### [Extracted records]
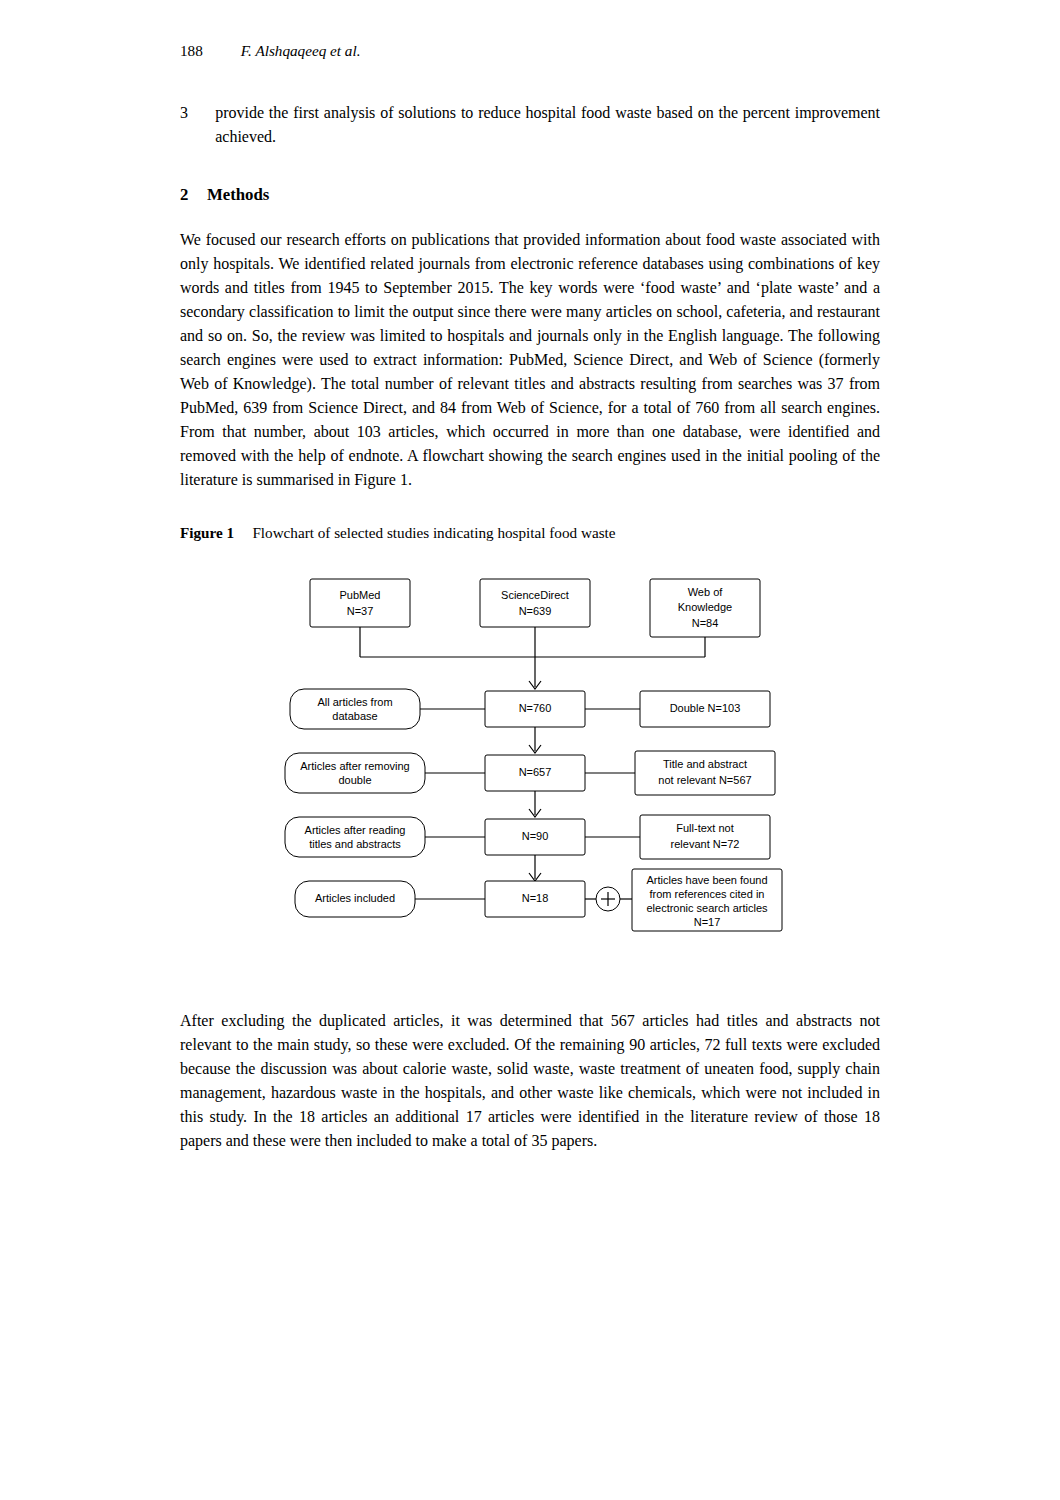188 F. Alshqaqeeq et al.
3 provide the first analysis of solutions to reduce hospital food waste based on the percent improvement achieved.
2 Methods
We focused our research efforts on publications that provided information about food waste associated with only hospitals. We identified related journals from electronic reference databases using combinations of key words and titles from 1945 to September 2015. The key words were ‘food waste’ and ‘plate waste’ and a secondary classification to limit the output since there were many articles on school, cafeteria, and restaurant and so on. So, the review was limited to hospitals and journals only in the English language. The following search engines were used to extract information: PubMed, Science Direct, and Web of Science (formerly Web of Knowledge). The total number of relevant titles and abstracts resulting from searches was 37 from PubMed, 639 from Science Direct, and 84 from Web of Science, for a total of 760 from all search engines. From that number, about 103 articles, which occurred in more than one database, were identified and removed with the help of endnote. A flowchart showing the search engines used in the initial pooling of the literature is summarised in Figure 1.
Figure 1 Flowchart of selected studies indicating hospital food waste
PubMed N=37 ScienceDirect N=639 Web of Knowledge N=84 All articles from database N=760 Double N=103 Articles after removing double N=657 Title and abstract not relevant N=567 Articles after reading titles and abstracts N=90 Full-text not relevant N=72 Articles included N=18 Articles have been found from references cited in electronic search articles N=17
After excluding the duplicated articles, it was determined that 567 articles had titles and abstracts not relevant to the main study, so these were excluded. Of the remaining 90 articles, 72 full texts were excluded because the discussion was about calorie waste, solid waste, waste treatment of uneaten food, supply chain management, hazardous waste in the hospitals, and other waste like chemicals, which were not included in this study. In the 18 articles an additional 17 articles were identified in the literature review of those 18 papers and these were then included to make a total of 35 papers.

### [TASK PROMPT]
The lines above from the one containing "We focused our" through the one containing "Figure 1 Flowchart" are to be set down exactly, and no others.

### [SOLVED EXERCISE]
We focused our research efforts on publications that provided information about food waste associated with only hospitals. We identified related journals from electronic reference databases using combinations of key words and titles from 1945 to September 2015. The key words were ‘food waste’ and ‘plate waste’ and a secondary classification to limit the output since there were many articles on school, cafeteria, and restaurant and so on. So, the review was limited to hospitals and journals only in the English language. The following search engines were used to extract information: PubMed, Science Direct, and Web of Science (formerly Web of Knowledge). The total number of relevant titles and abstracts resulting from searches was 37 from PubMed, 639 from Science Direct, and 84 from Web of Science, for a total of 760 from all search engines. From that number, about 103 articles, which occurred in more than one database, were identified and removed with the help of endnote. A flowchart showing the search engines used in the initial pooling of the literature is summarised in Figure 1.
Figure 1 Flowchart of selected studies indicating hospital food waste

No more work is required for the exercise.